While the mare recovered, they shared a double-wide stall in the barn (originally made especially for her and Miss Carson City) with access to a pasture. They now share a different pasture on the ranch with their own custom run-in shed and round bale holder – they do everything together.
A pampered celebrity
With her swayed back, Albany’s Secret gets brushed often to keep that back clean and dry. She wasn’t sure about all that grooming at first, but now insists on being brushed and rubbed until she decides she’s had enough. “She’ll follow you around and nose other horses out of the way if she thinks you aren’t done brushing her yet.”

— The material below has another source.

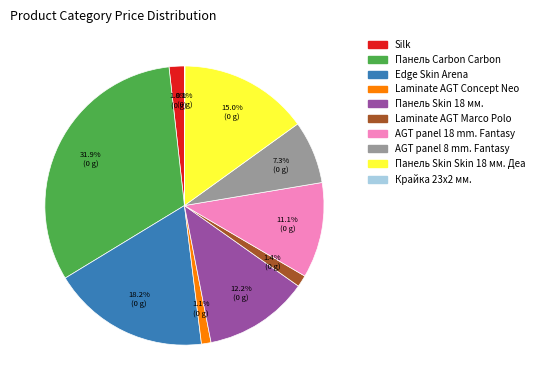

Which slice is the largest?

Панель Carbon Carbon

She also knows she’s the star of the place. As soon as the cell phone cameras come out – and they do plenty of that when Secretariat fans visit – she starts posing. “It’s as though she’s saying ‘I am royalty’,” said Chillcott, laughing. “She loves attention!”
That was clearly evident during a recent visit by a home-schooled class, prepared with a homework assignment to research Secretariat before seeing his daughter. Chillcott turned the mare out with her pal in the arena. “What a show she put on – running around totally showing off – it took a full feed bucket to get her to stop. Food wins out every time!”
Food – and peppermints. Those little delicacies were clearly new to her when she arrived in Alabama. She would just drop them. It wasn’t long before she figured them out, though, and now she can’t get enough of them. And of course Chillcott obliges.
My visit to see Albany’s Secret was in the middle of last summer, right after she had her pasture accident. She had also lost a little weight due to the summer heat. But her well-treated wounds healed quickly, and she also gained back weight.
“She looks like her classy old self again,” assures Chillcott. As befitting an elderly daughter of Secretariat, now holding court as the Queen of Alabama.